▸ TEXT BLOCK:
=== Begin Enclosure ===

Last week’s op-ed, “Science and Faith” by Evan Keegan, rehashed a series of popular myths and unfortunate misconceptions about the nature of science, faith, and knowledge. These myths do believers and unbelievers alike a disservice, but persist because they legitimize religion by tying it to science (curiously, one never observes scientists trying to legitimize science by tying it to religion). This line of fallacious argument usually consists of two steps: 1. Tie science and religion together by labeling them both “beliefs,” an equivocal term that encompasses both facts and opinion, and 2. Claim that science has problems only religion can fix.

Keegan asserts that “everyone can agree that like religion, science is very much a belief as well.” We can all agree that a golf cart and a passenger jet are very much motor vehicles, but I’m not crossing the Atlantic in a golf cart. “1 + 1 = 2,” and “I like poodles” are both beliefs, but are fundamentally different statements. “1 + 1 = 3” can also be a belief—a belief may be about a subjective opinion, an objective fact, or a falsehood. “Science”, in fact, is a method and not a belief.

=== End Enclosure ===

▸ YOUR INSTRUCTIONS:
List the quoted statements that the text on science and faith gives as examples of beliefs.

▸ SUPPLIED DATA:
=== Begin Enclosure ===

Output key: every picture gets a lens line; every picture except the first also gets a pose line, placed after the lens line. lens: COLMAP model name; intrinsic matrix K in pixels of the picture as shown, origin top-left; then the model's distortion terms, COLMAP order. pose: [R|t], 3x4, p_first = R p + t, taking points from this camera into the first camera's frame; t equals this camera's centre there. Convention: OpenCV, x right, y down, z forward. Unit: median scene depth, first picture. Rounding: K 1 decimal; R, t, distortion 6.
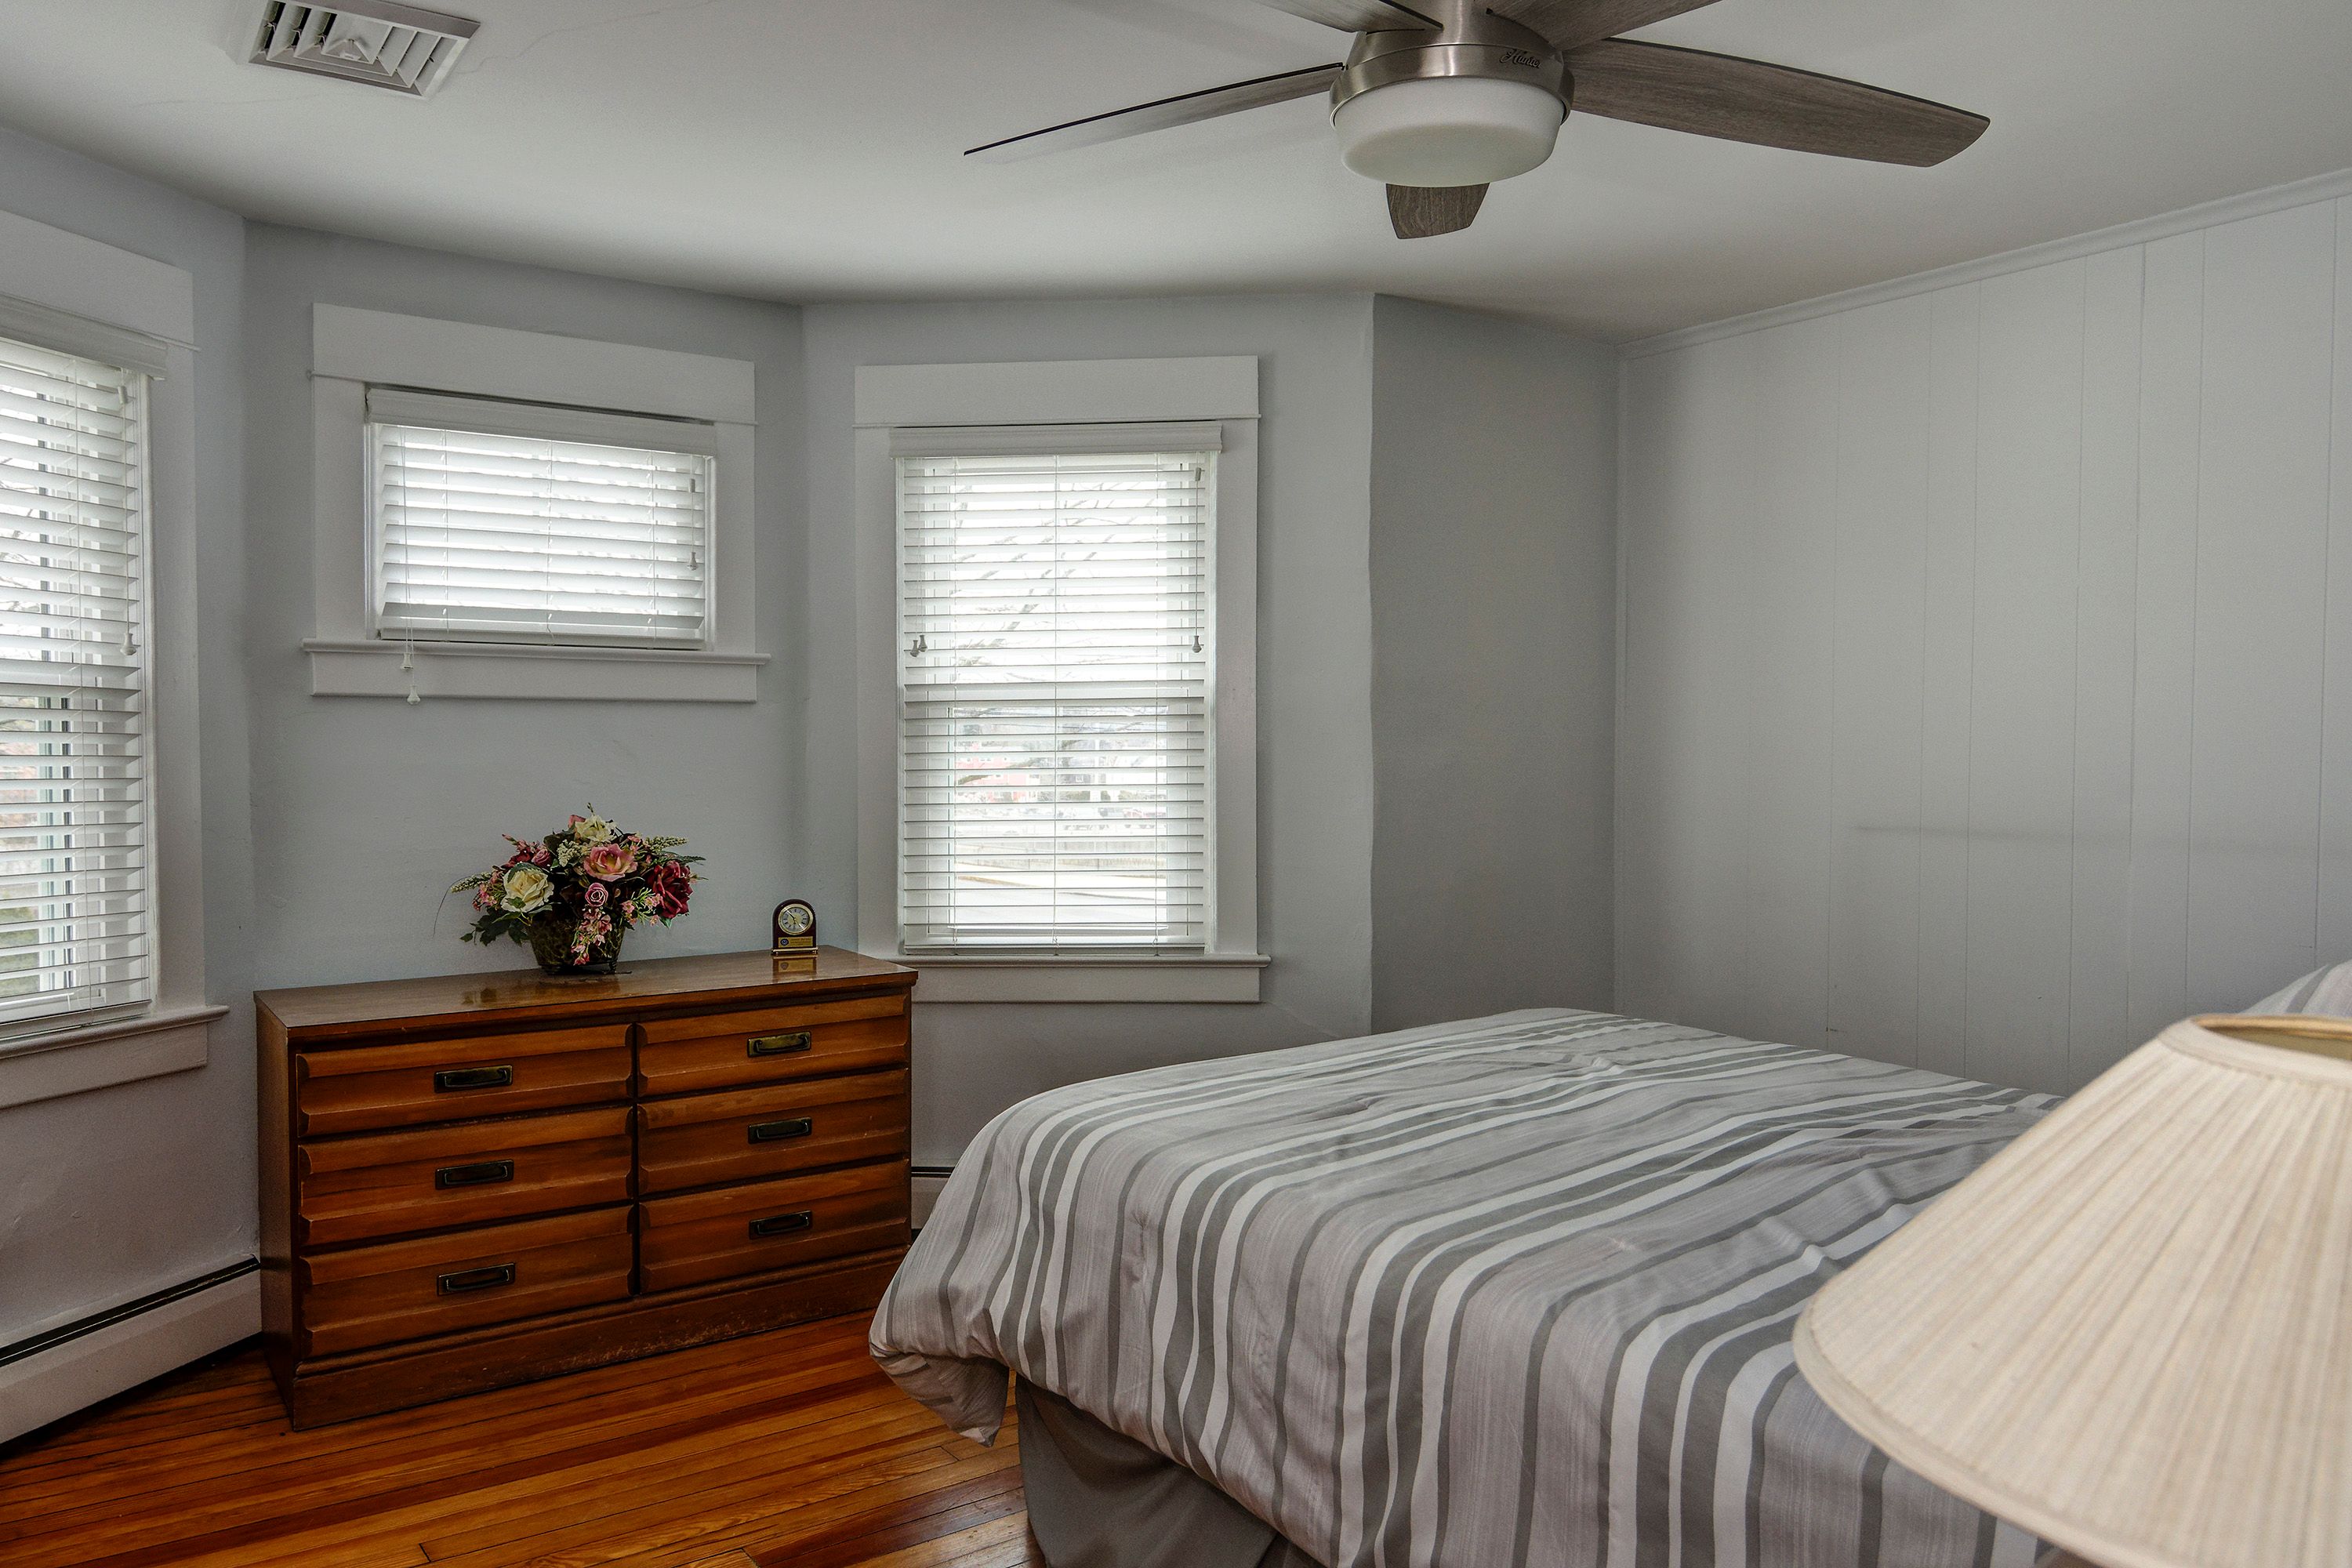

=== End Enclosure ===

▸ TASK RESPONSE:
"1 + 1 = 2"
"I like poodles"
"1 + 1 = 3"